— BEGIN DOCUMENT EXTRACT —
The size of the residuals is not a reliable indication of how large true forecast errors are likely to be. **The accuracy of forecasts can only be determined by considering how well a model performs on new data that were not used when fitting the model.**

However, **the problem is that we do not have data on which to test the forecasts, since these are into the future.**

**Common Practice**: separate available data in two portions - **train** and **test**

-   **train data**: used to fit the model (to estimate the model parameters)
-   **test data**: used to evaluate model accuracy.

This is shown in the graphs below:

![](./figs/train_test_fctask.png){width="100%"}

![](./figs/13_train_test.png){width="100%"}

**Indicatons to choose test data size**

-   Typically **around 20% of the total sample**
-   **At least as large as the maximum forecast horizon required**
-   **Ideally much longer as the forecast horizon required (3 times min)**

**Important considerations**

-   A **model that fits the training data well will not necessarily forecast well.**
-   A perfect fit to the training data can always be obtained with enough parameters (**over-fitting**)
— END DOCUMENT EXTRACT —
[CHALLENGE 1]
Transcribe the notes on forecast accuracy from "However, **the problem" up to and including "the model parameters)".
[CHALLENGE 2]
In the notes on forecast accuracy, what share of the total sample does the test data typically make up?
— BEGIN DATA EXCERPTS —
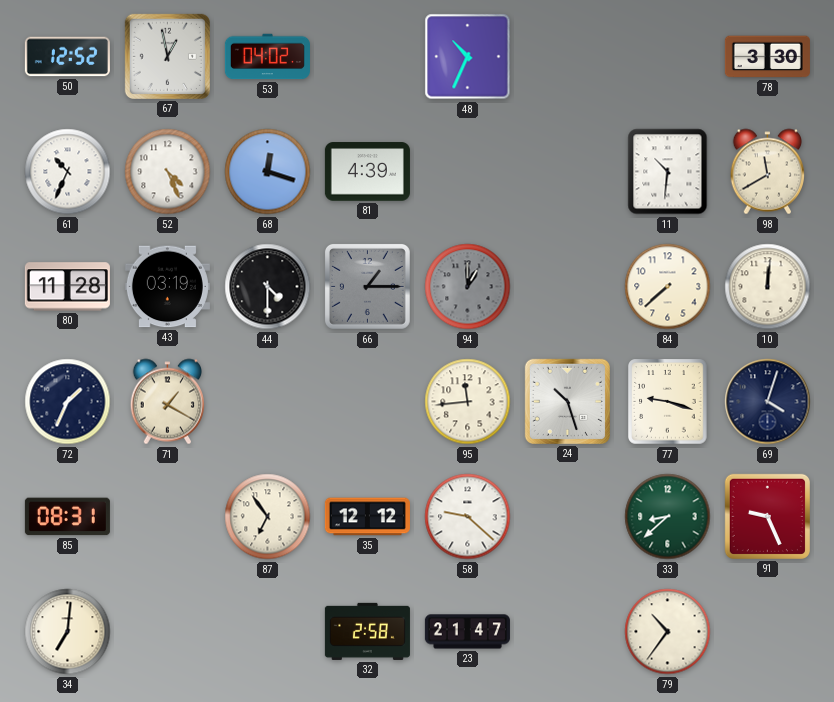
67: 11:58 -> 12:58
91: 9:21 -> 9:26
— END DATA EXCERPTS —
— BEGIN DATA EXCERPTS —
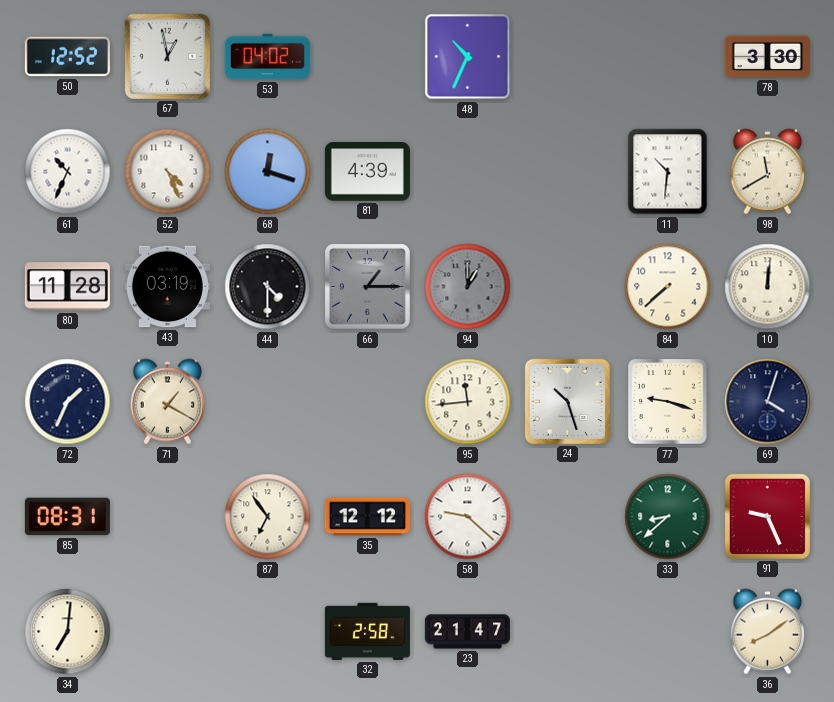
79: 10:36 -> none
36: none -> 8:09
— END DATA EXCERPTS —
[TASK SOLUTION 1]
However, **the problem is that we do not have data on which to test the forecasts, since these are into the future.**

**Common Practice**: separate available data in two portions - **train** and **test**

-   **train data**: used to fit the model (to estimate the model parameters)

[TASK SOLUTION 2]
Around 20% of the total sample.